August: At last, time for our long-awaited week at the beach. Ah, relaxing days in the sun lounging by the sea. What?! A category four hurricane is poised to tear up the Eastern seaboard. Narragansett issues a mandatory evacuation. We pack up the #@$% car and head North. Thanks a lot Irene!
September: “The most wonderful time of the year ... ” Yea, school starts! It still feels like July outside, but, who cares?
Another soccer season begins and I’ve managed to find the cleats in time for the first practice. Yea, Mom! Kevin resumes attending multitudinous town meetings and has yet to surface. One hopes in time for Christmas dinner.
October: Belmont is mercifully spared the two feet of snow that many other Massachusetts communities received.
The children are happily ensconced in guitar, violin, soccer, swim, brownies and basketball. Occasionally, homework gets done.
November: First the bad news: the refrigerator, dryer, and washer all begin to fail and require replacing. The good news: Thanksgiving goes off without a hitch and without the presence of the Belmont Fire Department! Ya-hoo!
It feels like September out there, and no one is complaining!
Swim and basketball are in full swing. Again. Presumably soccer ended.
December: Off to a great start at Belmont’s Turn on the Town celebration! What could be better than free hot chocolate and fake snow? After a short, but intense race, Will Brownsberger wins the Senate primary. Benjamin scores his first BYBA basket. Yea, Will and Benjy!
Christina learns “Jingle Bells” on the violin and will happily play it for you. Just ask her. But have her do it at your house.
Egg Nog is in the fridge (hey, only 10 days left!), the stockings are hung, the tree is up, and the pre-Christmas bickering is in full swing.
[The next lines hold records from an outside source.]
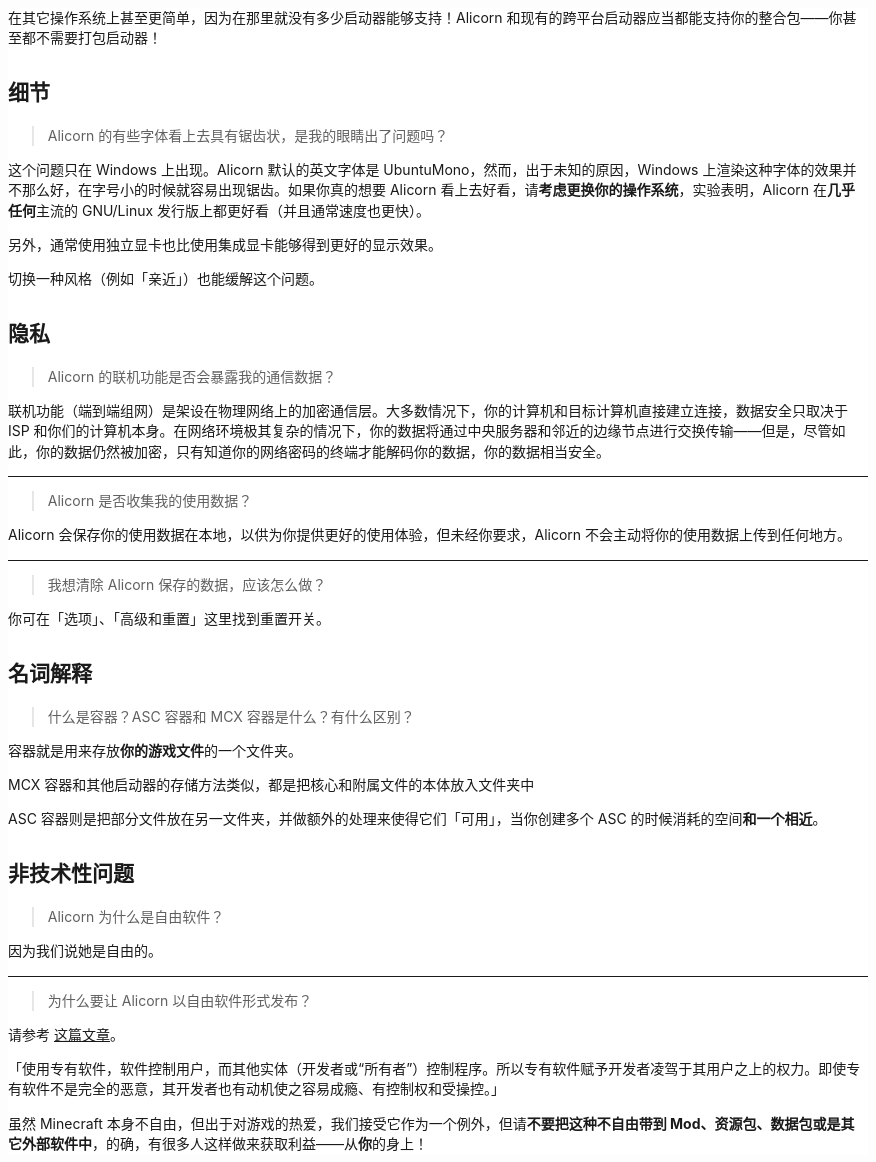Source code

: 在其它操作系统上甚至更简单，因为在那里就没有多少启动器能够支持！Alicorn 和现有的跨平台启动器应当都能支持你的整合包——你甚至都不需要打包启动器！

## 细节

> Alicorn 的有些字体看上去具有锯齿状，是我的眼睛出了问题吗？

这个问题只在 Windows 上出现。Alicorn 默认的英文字体是 UbuntuMono，然而，出于未知的原因，Windows 上渲染这种字体的效果并不那么好，在字号小的时候就容易出现锯齿。如果你真的想要 Alicorn 看上去好看，请**考虑更换你的操作系统**，实验表明，Alicorn 在**几乎任何**主流的 GNU/Linux 发行版上都更好看（并且通常速度也更快）。

另外，通常使用独立显卡也比使用集成显卡能够得到更好的显示效果。

切换一种风格（例如「亲近」）也能缓解这个问题。

## 隐私

> Alicorn 的联机功能是否会暴露我的通信数据？

联机功能（端到端组网）是架设在物理网络上的加密通信层。大多数情况下，你的计算机和目标计算机直接建立连接，数据安全只取决于 ISP 和你们的计算机本身。在网络环境极其复杂的情况下，你的数据将通过中央服务器和邻近的边缘节点进行交换传输——但是，尽管如此，你的数据仍然被加密，只有知道你的网络密码的终端才能解码你的数据，你的数据相当安全。

---

> Alicorn 是否收集我的使用数据？

Alicorn 会保存你的使用数据在本地，以供为你提供更好的使用体验，但未经你要求，Alicorn 不会主动将你的使用数据上传到任何地方。

---

> 我想清除 Alicorn 保存的数据，应该怎么做？

你可在「选项」、「高级和重置」这里找到重置开关。

## 名词解释

> 什么是容器？ASC 容器和 MCX 容器是什么？有什么区别？

容器就是用来存放**你的游戏文件**的一个文件夹。

MCX 容器和其他启动器的存储方法类似，都是把核心和附属文件的本体放入文件夹中

ASC 容器则是把部分文件放在另一文件夹，并做额外的处理来使得它们「可用」，当你创建多个 ASC 的时候消耗的空间**和一个相近**。

## 非技术性问题

> Alicorn 为什么是自由软件？

因为我们说她是自由的。

---

> 为什么要让 Alicorn 以自由软件形式发布？

请参考 [这篇文章](https://www.gnu.org/philosophy/free-software-even-more-important.html)。

「使用专有软件，软件控制用户，而其他实体（开发者或“所有者”）控制程序。所以专有软件赋予开发者凌驾于其用户之上的权力。即使专有软件不是完全的恶意，其开发者也有动机使之容易成瘾、有控制权和受操控。」

虽然 Minecraft 本身不自由，但出于对游戏的热爱，我们接受它作为一个例外，但请**不要把这种不自由带到 Mod、资源包、数据包或是其它外部软件中**，的确，有很多人这样做来获取利益——从**你**的身上！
It’s official: we have become "The Simpsons."
Well, there you have it. That's 2011 in a nutshell. Fortunately for you, there are only 12 months in the year and this reverie is over.
Wishing you all a wonderful holiday season and a happy 2012!
Johanna Swift Hart
11:50 am on Thursday, December 22, 2011
Had to chuckle at your Freudian typo regarding last winter's "ice damns." That would be one of the milder expletives used to describe last winter's onslaught!